A TAP já veio justificar esta reposição diferenciada de rotas com a falta de procura do aeroporto Francisco Sá Carneiro, argumento que choca de frente com as opções de outras companhias aéreas: para junho, a Lufthansa tem quatro voos por semana para Frankfurt, a Air France tem sete voos por semana para Paris e a KML continuará para Amesterdão. “A Swiss ou a Turkish Airlines querem retomar de imediato os voos diretos de e para o Porto”, advertem as distritais, acrescentando que “o argumento utilizado [pela TAP] é uma mentira pegada”.

“É no mínimo estranho que estas companhias, que operam com inconfessados interesses de ordem exclusivamente comercial, vejam nestas rotas a oportunidade de negócio e a sustentabilidade que a transportadora nacional nega.
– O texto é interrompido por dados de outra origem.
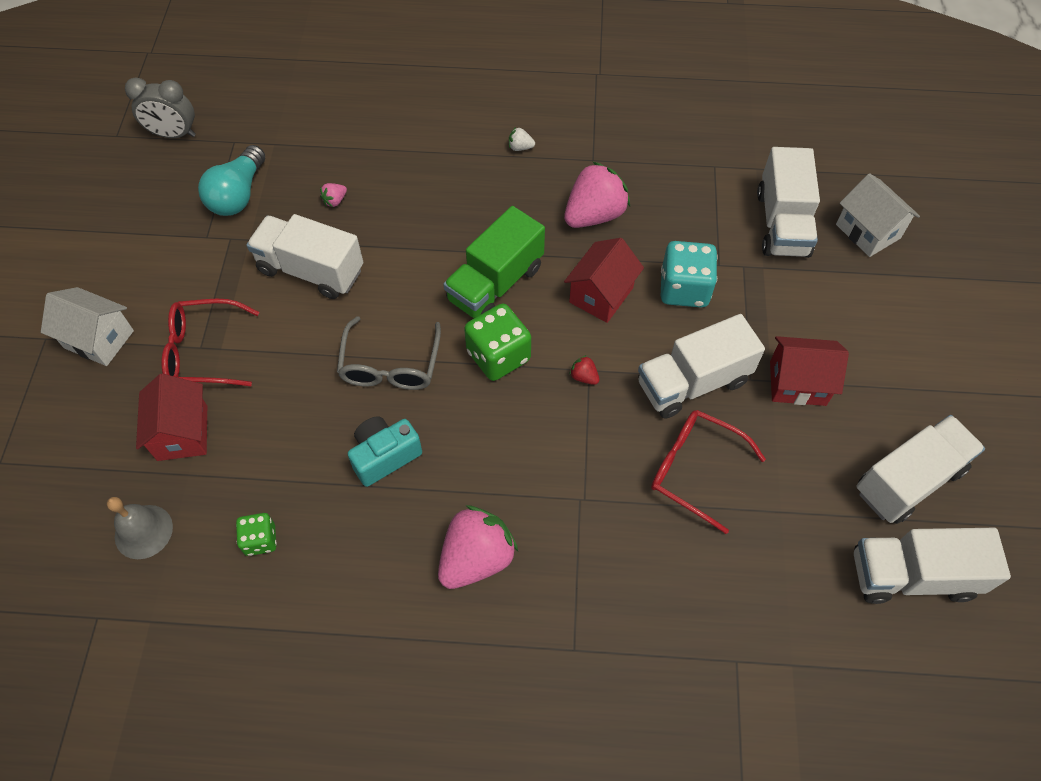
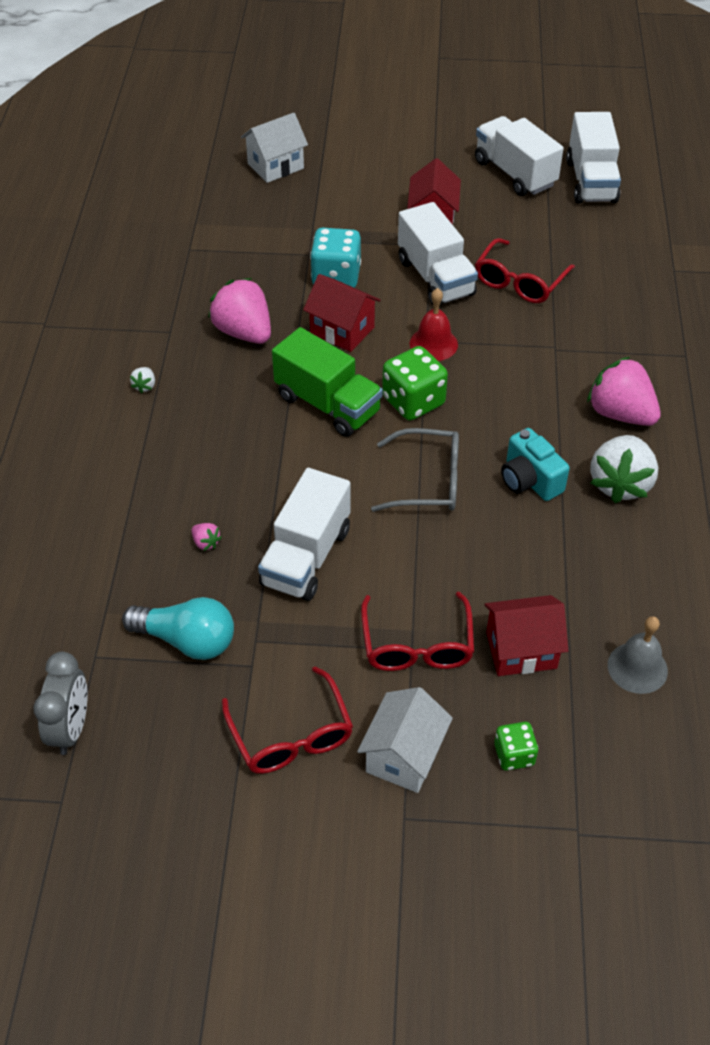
camera: 90 degrees left, 10 degrees down
(136, 264) = (291, 735): none -> red glasses
(260, 540) = (629, 568): green dice -> green dice (514, 755)
(372, 545) = (620, 484): none -> white strawberry
(584, 377) = (433, 344): red strawberry -> red bell
(782, 223) = (263, 213): white truck -> none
É por isso absolutamente incompreensível a desconsideração e a desvalorização com que a TAP trata o Porto e a região Norte”, refere o comunicado.

O Partido Socialista já faz um apelo à TAP para “corrigir o plano de rotas aéreas tornado público, tendo em vista corresponder aos legítimos interesses nacionais e regionais em apreço”. “Um aviso, oco de conteúdo, se atentarmos à dissonância entre o que o ministro das Infraestruturas queria fazer e aquilo que o primeiro-ministro não o deixa fazer, como, por exemplo, a nacionalização”, referem os líderes distritais do PSD.

Em comunicado, há quase um mês, o PS/Porto manifestou confiança de que o Governo “contribuirá para uma TAP sem marginalizações regionais e medidas centralistas de desinvestimento”. Para o PSD, esta é uma “profissão de fé, inconsequente, num Governo que, nesta matéria, já nem em si próprio acredita”.